The toast was finished amid cheers. I drained my glass and turned it down with a bow to Captain Campbell, who bowed to me as though greatly relieved.
The fiddles, bassoons, and guitars were playing and the slaves singing when the noise of the cheering died away; and I heard Dorothy beside me humming the air and tapping the floor with her silken shoe, while she moistened macaroons in a glass of Madeira and nibbled them with serene satisfaction.
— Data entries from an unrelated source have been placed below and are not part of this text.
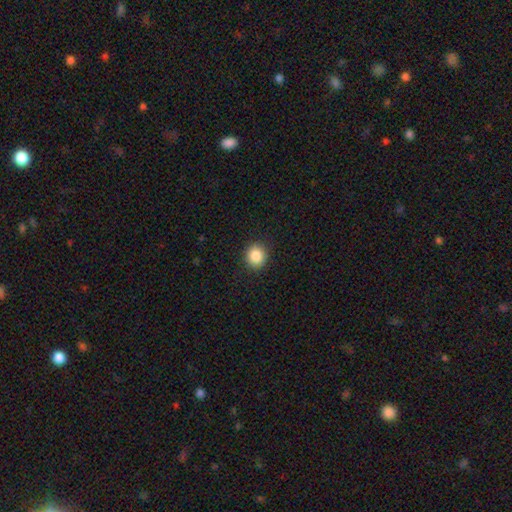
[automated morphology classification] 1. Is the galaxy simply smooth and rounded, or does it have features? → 87% smooth, 9% star or artifact, 4% featured or disk.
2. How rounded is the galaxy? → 85% round, 14% in between, 1% cigar-shaped.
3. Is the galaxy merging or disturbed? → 90% none, 7% minor disturbance, 2% major disturbance, 1% merger.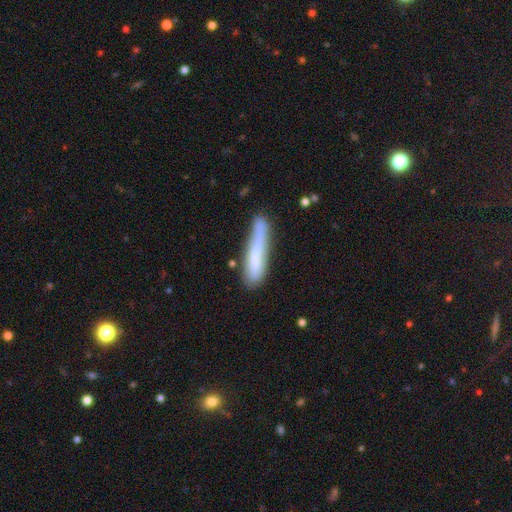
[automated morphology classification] Smooth or featured: smooth — 68% (featured or disk — 25%)
How rounded: cigar-shaped — 90% (in between — 9%)
Merging: none — 64% (minor disturbance — 24%)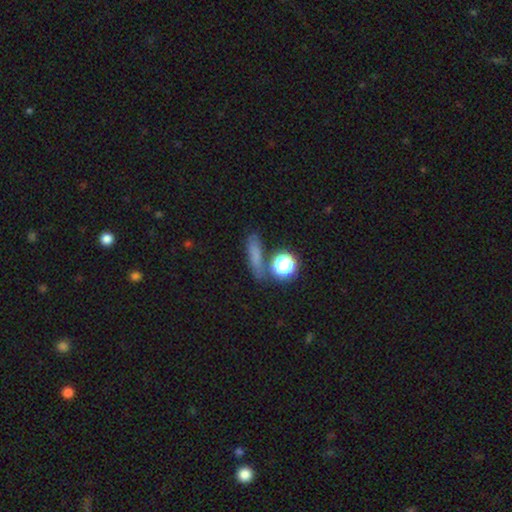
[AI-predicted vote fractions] This appears to be a smooth galaxy with no disk features (68%) that is cigar-shaped (52%). Merging: none (67%).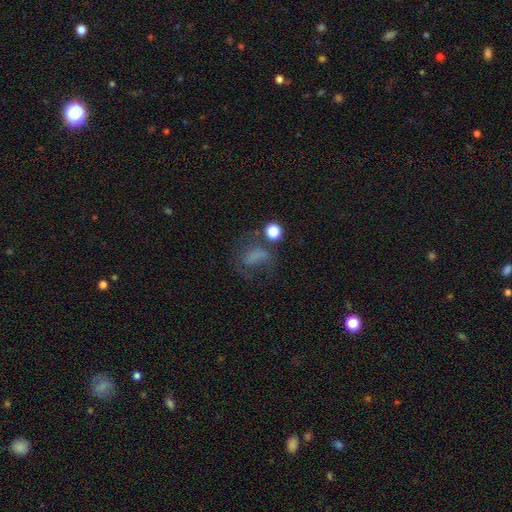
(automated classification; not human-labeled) smooth 49%, featured or disk 28%, star or artifact 22%. Down the decision tree: merging — none (38%).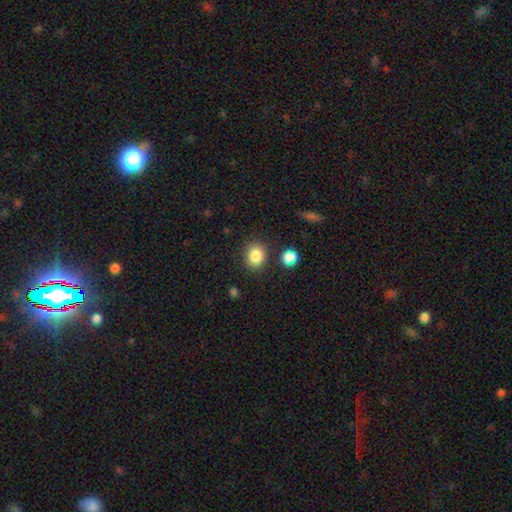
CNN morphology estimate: Smooth or featured? Predicted: smooth (p=0.85). How rounded? Predicted: round (p=0.66). Merging? Predicted: none (p=0.84).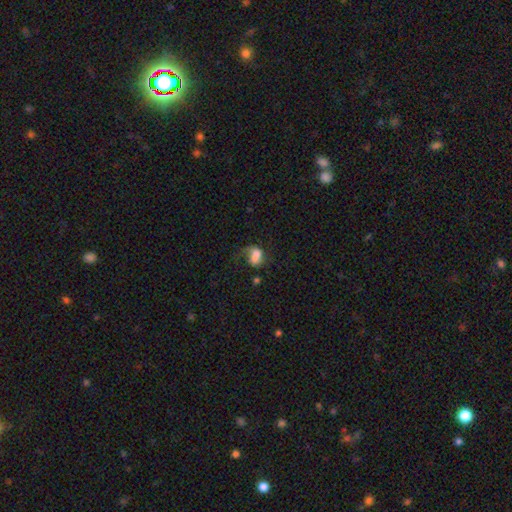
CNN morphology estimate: Smooth or featured: smooth — 58% (featured or disk — 31%)
How rounded: in between — 76% (round — 22%)
Merging: major disturbance — 42% (none — 30%)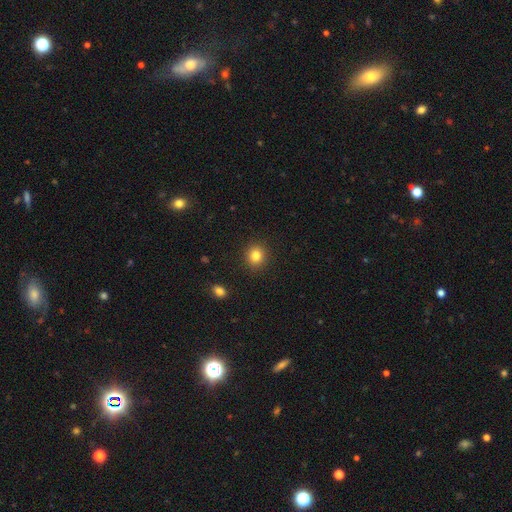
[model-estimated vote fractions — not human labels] Smooth or featured? smooth (82%)
How rounded? round (86%)
Merging? none (91%)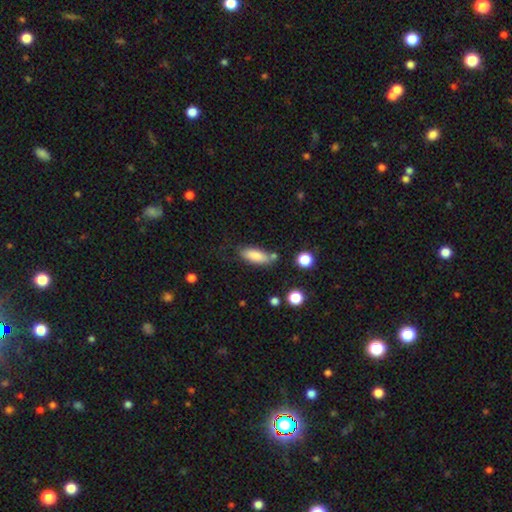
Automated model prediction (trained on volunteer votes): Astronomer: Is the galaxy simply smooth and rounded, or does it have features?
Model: smooth — 82%.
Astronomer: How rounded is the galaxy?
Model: in between — 71%.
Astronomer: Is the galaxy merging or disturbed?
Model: none — 66%.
"You appear to be happy," I whispered.
"Perfectly. I adore sweets. Will you try a dish of cinnamon cake? Sop it in Burgundy; they harmonize to a most heavenly taste.... Look at Magdalen Brant, is she not sweet? Her cousin is Molly Brant, old Sir William's sweetheart, fled to Canada.... She follows this week with Betty Austin, that black-eyed little mischief-maker on Sir John's right, who owes her diamonds to Guy Johnson. La! What a gossip I grow! But it's county talk, and all know it, and nobody cares save the Albany blue-noses and the Van Cortlandts, who fall backward with standing too straight--"
"Dorothy," I said, sharply, "a blunted innocence is better than none, but it's a pity you know so much!"
"How can I help it?" she asked, calmly, dipping another macaroon into her glass.
"It's a pity, all the same," I said.
"Dew on a duck's back, my friend," she observed, serenely. "Cousin, if I were fashioned for evil I had been tainted long since."
She sat up straight and swept the table with a heavy-lidded, insolent glance, eyebrows raised. The cold purity of her profile, the undimmed innocence, the childish beauty of the curved cheek, touched me to the quick. Ah! the white flower to nourish here amid unconcealed corruption, with petals stainless, with bloom undimmed, with all its exquisite fragrance still fresh and wholesome in an air heavy with wine and the odor of dying roses.
I looked around me. Guy Johnson, red in the face, was bending too closely beside his neighbor, Betty Austin. Colonel Claus talked loudly across the table to Captain McDonald, and swore fashionable oaths which the gaunt captain echoed obsequiously. Claire Putnam coquetted with her paddle-stick fan, defending her roses from Sir George Covert, while Sir John Johnson stared at them in cold disapproval; and I saw Magdalen Brant, chin propped on her clasped hands, close her eyes and breathe deeply while the wine burned her face, setting torches aflame in either cheek. Later, when I spoke to her, she laughed pitifully, saying that her ears hummed like bee-hives. Then she said that she meant to go, but made no movement; and presently her dark eyes closed again, and I saw the fever pulse beating in her neck.